Entries provided:
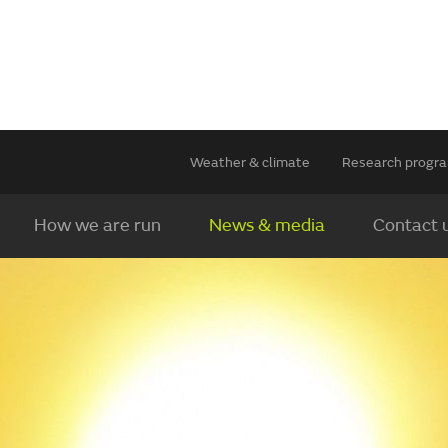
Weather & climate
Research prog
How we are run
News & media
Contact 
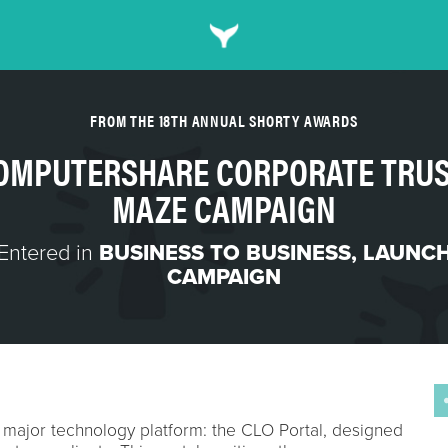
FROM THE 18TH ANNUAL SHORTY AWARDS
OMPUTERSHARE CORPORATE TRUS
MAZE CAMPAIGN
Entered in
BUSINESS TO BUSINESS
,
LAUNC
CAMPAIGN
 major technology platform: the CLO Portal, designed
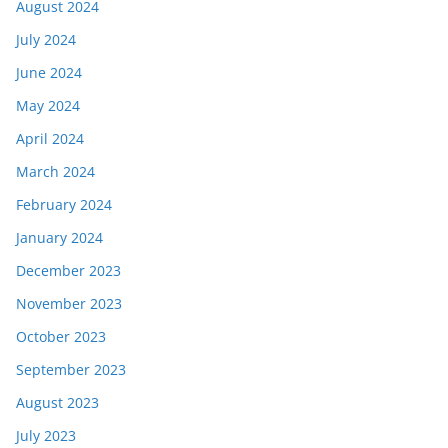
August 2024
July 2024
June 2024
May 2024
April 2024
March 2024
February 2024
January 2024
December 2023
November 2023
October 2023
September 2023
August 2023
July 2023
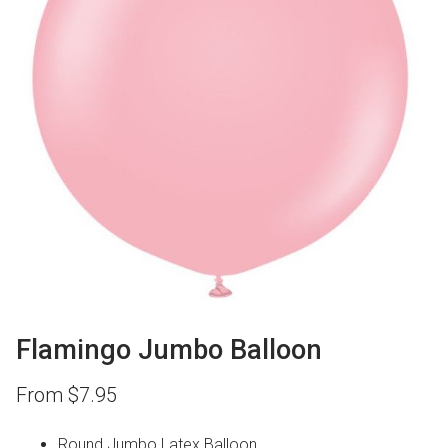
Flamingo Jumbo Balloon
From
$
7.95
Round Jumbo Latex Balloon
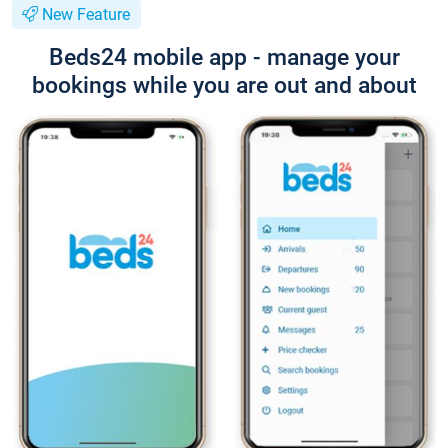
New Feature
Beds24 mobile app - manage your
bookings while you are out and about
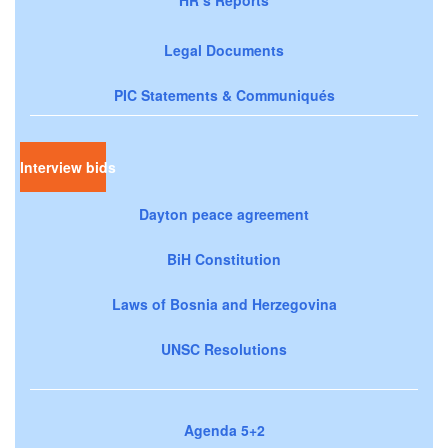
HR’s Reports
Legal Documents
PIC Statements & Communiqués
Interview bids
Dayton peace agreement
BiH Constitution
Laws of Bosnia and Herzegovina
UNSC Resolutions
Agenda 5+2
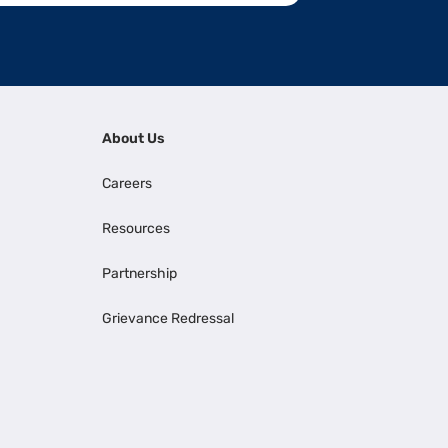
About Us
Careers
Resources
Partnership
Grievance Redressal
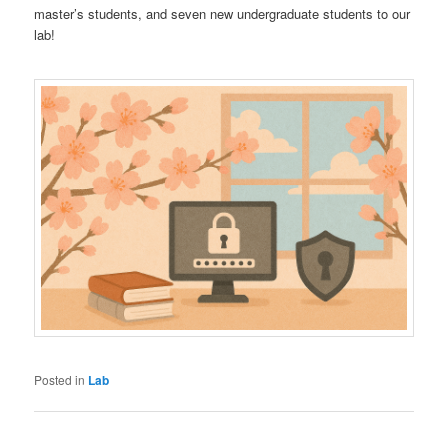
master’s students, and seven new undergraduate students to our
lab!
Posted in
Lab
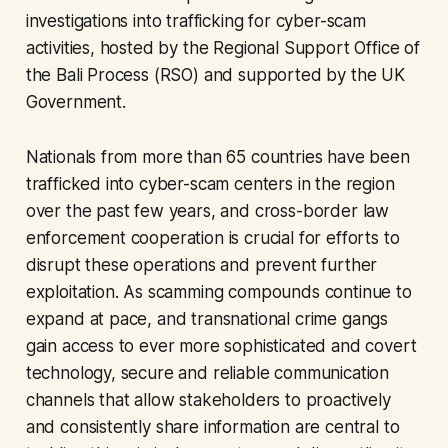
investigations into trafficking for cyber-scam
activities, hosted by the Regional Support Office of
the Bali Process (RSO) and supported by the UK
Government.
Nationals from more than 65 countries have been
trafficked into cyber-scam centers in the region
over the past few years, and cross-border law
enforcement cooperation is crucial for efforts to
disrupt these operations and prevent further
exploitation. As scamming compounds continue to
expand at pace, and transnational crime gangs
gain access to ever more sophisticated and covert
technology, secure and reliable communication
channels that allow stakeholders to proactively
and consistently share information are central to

==

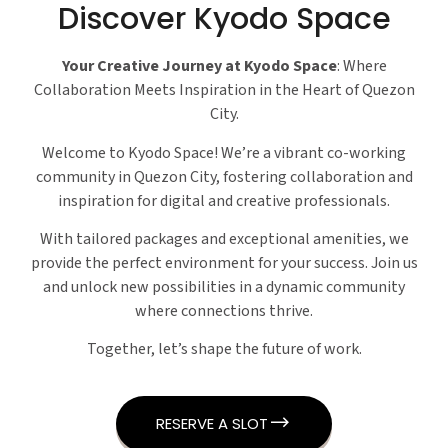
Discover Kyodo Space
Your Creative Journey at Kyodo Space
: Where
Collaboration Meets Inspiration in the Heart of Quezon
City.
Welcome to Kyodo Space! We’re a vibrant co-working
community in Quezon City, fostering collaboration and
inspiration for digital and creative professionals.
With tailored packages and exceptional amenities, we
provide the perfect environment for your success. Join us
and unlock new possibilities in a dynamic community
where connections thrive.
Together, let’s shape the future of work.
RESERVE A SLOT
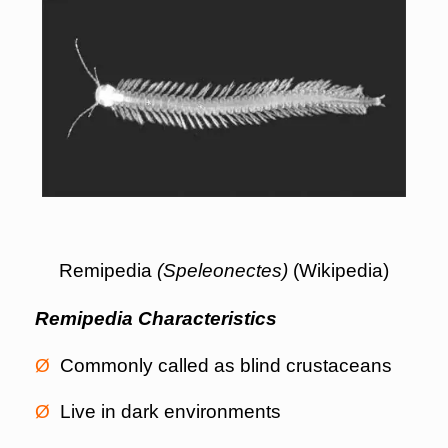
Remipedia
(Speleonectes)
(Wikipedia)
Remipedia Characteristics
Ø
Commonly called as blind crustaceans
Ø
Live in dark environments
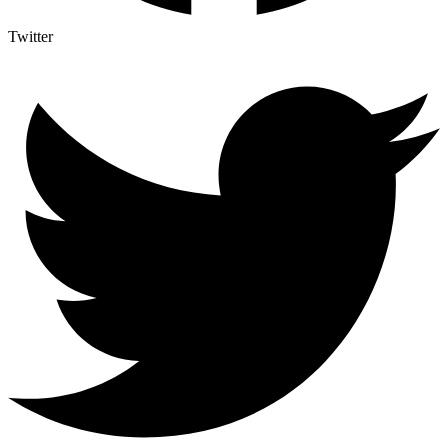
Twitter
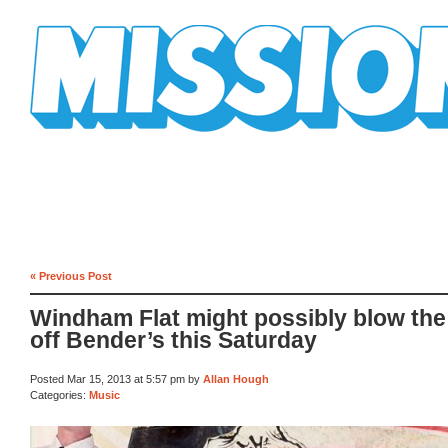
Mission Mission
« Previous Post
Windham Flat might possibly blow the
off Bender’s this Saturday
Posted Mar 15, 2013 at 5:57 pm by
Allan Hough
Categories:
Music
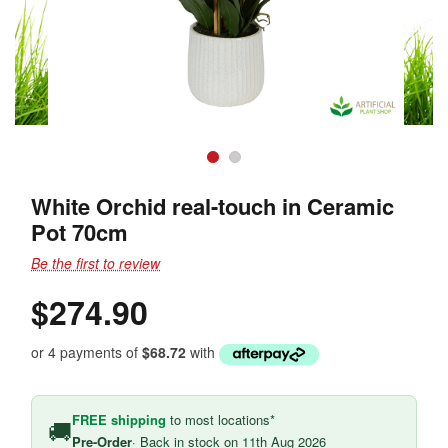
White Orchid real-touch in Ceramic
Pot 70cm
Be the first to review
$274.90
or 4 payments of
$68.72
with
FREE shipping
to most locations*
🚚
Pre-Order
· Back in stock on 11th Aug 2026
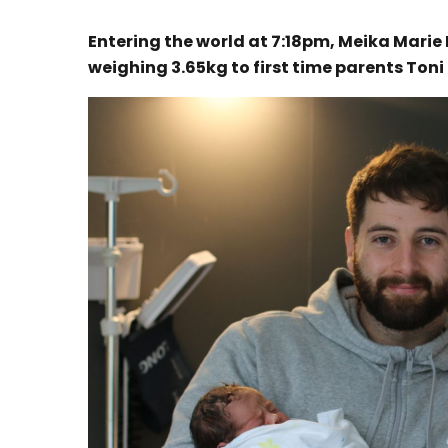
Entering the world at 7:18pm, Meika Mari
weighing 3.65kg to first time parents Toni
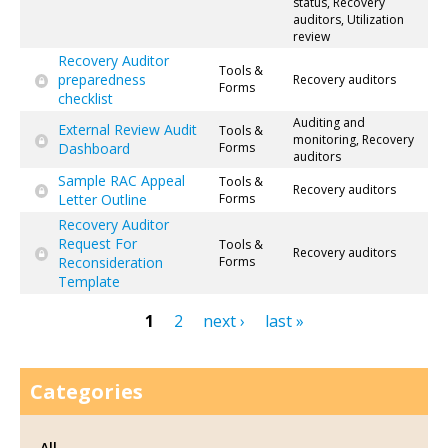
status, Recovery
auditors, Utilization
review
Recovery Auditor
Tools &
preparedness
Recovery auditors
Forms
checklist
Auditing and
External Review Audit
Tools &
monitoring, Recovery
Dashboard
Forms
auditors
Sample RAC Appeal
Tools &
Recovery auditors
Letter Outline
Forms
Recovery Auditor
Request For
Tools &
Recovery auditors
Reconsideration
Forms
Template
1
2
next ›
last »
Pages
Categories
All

---

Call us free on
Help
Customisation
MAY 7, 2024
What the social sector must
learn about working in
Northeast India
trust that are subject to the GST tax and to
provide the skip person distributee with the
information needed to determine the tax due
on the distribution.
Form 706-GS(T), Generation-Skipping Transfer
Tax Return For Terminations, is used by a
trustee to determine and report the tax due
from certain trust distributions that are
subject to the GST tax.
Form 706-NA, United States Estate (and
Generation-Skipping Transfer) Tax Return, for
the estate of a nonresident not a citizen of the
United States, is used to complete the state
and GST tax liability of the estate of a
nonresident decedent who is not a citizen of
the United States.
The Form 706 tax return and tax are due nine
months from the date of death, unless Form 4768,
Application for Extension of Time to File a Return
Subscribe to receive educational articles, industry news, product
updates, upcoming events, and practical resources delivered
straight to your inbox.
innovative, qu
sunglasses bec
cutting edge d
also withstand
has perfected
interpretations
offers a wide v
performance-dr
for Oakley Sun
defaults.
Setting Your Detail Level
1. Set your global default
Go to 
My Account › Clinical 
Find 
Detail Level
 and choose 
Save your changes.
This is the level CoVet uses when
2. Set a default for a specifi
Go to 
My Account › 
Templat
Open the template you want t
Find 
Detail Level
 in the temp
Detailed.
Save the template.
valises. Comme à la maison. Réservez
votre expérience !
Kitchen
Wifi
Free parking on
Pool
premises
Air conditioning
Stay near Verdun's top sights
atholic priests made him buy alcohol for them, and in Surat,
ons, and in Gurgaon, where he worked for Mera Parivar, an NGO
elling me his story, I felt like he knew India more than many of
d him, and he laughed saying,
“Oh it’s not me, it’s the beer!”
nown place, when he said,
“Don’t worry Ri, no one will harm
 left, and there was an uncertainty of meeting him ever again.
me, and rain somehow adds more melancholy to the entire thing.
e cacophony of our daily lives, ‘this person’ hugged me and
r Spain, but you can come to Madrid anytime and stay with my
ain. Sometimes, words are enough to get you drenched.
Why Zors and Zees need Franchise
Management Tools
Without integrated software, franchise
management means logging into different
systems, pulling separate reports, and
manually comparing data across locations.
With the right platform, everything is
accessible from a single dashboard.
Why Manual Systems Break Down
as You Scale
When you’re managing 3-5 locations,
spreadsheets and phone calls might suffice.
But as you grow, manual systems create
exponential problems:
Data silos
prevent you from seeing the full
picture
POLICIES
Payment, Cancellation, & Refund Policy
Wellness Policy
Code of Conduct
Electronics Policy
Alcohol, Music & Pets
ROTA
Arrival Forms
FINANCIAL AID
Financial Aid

Task prompt:
State how many lines above include the word "platform", and nothing more.

Answer:
2